U.S. government officials
and air traffic control at nearby Newark Airport told the Record that there were
no space launches or military flights that would explain the phenomenon.
Numerous witnesses—including
more than 20 New Jersey residents who filed anonymous reports with NUFORC, and
several who gave on-the-record media interviews—also saw the lights. They
observed the UFOs for time periods ranging from a few minutes to an hour,
though the typical sighting was 15 to 12 minutes long. Though some
details of their descriptions varied, most hewed fairly closely to what Tarrant
had seen.
One local resident, 38-year-old
Paulette Holmes, told the Record she was leaving a party at a club in Carteret
when she noticed the strange objects in the sky. She described the formation of
lights as bright yellow, rather than the orange described by Tarrant, and said
that the objects moved across the skin in a zig-zag pattern for 10 minutes in a
southeastern direction before vanishing.
“I can’t really explain what
I saw,” said Holmes, who “You had to see it.” Another witness, who filed an
anonymous report with MUFORC, described seeing 12 to 18 “yellowish-orange”
lights, moving in formation parallel to the New Jersey Turnpike. The objects
flew through the sky for 10 minutes, gradually veering away from the witness.

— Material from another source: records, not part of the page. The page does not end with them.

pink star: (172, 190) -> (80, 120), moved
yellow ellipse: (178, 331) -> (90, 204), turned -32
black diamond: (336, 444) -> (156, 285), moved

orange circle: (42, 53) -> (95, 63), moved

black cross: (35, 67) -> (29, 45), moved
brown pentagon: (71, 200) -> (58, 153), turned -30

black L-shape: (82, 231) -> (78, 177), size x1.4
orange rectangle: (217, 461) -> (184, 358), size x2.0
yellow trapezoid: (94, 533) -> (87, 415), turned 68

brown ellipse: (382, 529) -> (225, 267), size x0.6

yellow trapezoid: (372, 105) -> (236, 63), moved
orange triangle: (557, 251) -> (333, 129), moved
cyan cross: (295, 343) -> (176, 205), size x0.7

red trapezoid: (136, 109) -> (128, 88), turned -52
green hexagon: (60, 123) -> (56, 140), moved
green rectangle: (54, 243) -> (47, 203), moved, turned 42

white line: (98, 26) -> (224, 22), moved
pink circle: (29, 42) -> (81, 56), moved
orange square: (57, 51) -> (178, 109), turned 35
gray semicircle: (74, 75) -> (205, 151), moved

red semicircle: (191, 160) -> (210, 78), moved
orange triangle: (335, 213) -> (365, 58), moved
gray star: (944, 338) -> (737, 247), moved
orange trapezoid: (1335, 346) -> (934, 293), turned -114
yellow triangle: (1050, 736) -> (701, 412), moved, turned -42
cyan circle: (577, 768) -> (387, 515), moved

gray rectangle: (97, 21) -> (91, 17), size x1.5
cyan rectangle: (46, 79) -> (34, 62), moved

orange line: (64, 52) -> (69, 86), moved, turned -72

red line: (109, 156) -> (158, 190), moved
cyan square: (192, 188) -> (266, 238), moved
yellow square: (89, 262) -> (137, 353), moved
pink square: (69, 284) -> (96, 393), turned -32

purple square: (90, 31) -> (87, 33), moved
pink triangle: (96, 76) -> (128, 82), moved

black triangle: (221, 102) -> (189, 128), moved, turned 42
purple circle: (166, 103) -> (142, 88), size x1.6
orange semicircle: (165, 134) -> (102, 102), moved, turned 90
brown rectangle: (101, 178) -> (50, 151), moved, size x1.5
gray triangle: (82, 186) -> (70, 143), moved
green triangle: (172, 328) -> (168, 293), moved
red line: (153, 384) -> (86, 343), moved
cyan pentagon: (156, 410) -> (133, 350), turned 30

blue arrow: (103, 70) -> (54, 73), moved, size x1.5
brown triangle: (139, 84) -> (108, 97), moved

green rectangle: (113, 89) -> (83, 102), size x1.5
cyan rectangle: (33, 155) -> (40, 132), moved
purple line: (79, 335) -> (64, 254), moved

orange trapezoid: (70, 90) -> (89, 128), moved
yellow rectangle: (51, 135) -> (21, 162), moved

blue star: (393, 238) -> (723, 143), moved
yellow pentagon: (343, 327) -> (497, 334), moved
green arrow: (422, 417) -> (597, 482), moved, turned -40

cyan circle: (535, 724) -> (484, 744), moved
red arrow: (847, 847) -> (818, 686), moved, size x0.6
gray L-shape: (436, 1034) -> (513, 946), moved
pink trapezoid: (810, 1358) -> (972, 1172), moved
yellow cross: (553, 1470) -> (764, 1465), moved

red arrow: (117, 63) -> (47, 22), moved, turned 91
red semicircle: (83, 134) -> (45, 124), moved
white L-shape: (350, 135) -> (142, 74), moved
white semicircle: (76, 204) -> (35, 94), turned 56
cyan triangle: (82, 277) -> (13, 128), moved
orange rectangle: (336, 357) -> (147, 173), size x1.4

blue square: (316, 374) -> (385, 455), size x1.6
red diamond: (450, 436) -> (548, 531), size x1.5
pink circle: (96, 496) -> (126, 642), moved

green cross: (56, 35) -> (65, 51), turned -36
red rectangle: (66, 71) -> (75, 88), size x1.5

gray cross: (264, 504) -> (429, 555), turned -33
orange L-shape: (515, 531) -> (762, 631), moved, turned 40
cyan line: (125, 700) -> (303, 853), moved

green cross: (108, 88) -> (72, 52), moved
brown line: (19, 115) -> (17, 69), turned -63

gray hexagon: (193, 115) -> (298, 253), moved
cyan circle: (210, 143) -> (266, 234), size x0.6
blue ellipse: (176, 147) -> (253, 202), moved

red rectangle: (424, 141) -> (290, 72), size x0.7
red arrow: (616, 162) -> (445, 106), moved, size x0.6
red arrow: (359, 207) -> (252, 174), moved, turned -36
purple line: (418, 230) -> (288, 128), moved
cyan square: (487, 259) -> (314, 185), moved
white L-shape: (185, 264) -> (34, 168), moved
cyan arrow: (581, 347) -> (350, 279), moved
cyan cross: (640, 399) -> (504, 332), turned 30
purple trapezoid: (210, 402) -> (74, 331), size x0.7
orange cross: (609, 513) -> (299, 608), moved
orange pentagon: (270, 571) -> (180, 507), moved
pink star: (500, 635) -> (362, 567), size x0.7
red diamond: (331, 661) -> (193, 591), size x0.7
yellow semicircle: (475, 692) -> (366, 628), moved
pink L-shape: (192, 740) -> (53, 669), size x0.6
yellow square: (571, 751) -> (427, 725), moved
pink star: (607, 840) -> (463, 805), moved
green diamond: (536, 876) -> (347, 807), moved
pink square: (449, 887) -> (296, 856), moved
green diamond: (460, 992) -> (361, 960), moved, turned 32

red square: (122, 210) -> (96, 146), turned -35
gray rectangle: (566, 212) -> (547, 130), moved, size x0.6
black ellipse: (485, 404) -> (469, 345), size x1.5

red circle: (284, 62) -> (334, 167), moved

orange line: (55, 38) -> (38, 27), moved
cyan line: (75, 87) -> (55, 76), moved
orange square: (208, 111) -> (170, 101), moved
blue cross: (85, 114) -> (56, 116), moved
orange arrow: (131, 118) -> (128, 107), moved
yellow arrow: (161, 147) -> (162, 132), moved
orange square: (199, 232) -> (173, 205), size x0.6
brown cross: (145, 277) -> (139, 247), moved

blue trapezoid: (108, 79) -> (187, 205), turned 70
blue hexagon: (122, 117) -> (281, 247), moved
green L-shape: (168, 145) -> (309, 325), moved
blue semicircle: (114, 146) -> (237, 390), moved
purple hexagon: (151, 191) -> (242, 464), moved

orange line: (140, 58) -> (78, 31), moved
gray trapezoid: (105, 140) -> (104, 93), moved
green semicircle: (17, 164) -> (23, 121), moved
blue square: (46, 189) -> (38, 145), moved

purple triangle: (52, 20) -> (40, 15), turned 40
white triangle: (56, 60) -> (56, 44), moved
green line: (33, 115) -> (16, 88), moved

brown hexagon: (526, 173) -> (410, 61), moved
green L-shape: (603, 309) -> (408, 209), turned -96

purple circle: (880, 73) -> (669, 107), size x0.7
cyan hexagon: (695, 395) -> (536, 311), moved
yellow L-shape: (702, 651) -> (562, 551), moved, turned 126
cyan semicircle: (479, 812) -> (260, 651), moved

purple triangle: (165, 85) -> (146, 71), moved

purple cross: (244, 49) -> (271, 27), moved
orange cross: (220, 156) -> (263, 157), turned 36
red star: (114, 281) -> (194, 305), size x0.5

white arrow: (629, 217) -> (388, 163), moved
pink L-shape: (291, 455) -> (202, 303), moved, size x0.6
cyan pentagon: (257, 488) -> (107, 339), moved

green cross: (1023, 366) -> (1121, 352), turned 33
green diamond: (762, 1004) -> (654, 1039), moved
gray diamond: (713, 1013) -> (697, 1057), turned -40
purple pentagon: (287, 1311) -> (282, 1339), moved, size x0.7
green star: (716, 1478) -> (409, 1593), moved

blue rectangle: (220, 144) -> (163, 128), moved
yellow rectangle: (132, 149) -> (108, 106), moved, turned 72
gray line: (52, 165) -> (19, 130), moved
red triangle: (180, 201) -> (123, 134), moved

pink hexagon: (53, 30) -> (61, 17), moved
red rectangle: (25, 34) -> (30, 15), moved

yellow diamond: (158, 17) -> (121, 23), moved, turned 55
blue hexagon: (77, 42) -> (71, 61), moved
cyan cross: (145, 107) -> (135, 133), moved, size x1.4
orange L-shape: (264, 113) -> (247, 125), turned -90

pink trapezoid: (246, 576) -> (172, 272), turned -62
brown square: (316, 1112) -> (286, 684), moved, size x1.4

“The lights appeared to move
in concert, or in a pack, there was smaller movement between some of the
lights, like individual objects speeding up to keep up with each other and/or
slowing down to avoid getting too close,” the witness observed. The
objects did not make a sound.
Though the witness had
observed small planes aloft in the darkness before, these objects were
distinguishable by their extreme brightness. “No small plane I had ever seen
before at night had ever been lit up like this,” the witness wrote.
"It was one of the most
amazing things I've ever seen," another eyewitness, Joe Malvasio, told ABC
News. "They were just hovering, and then they just disappeared. One at a
time, each one started to fade until they were gone."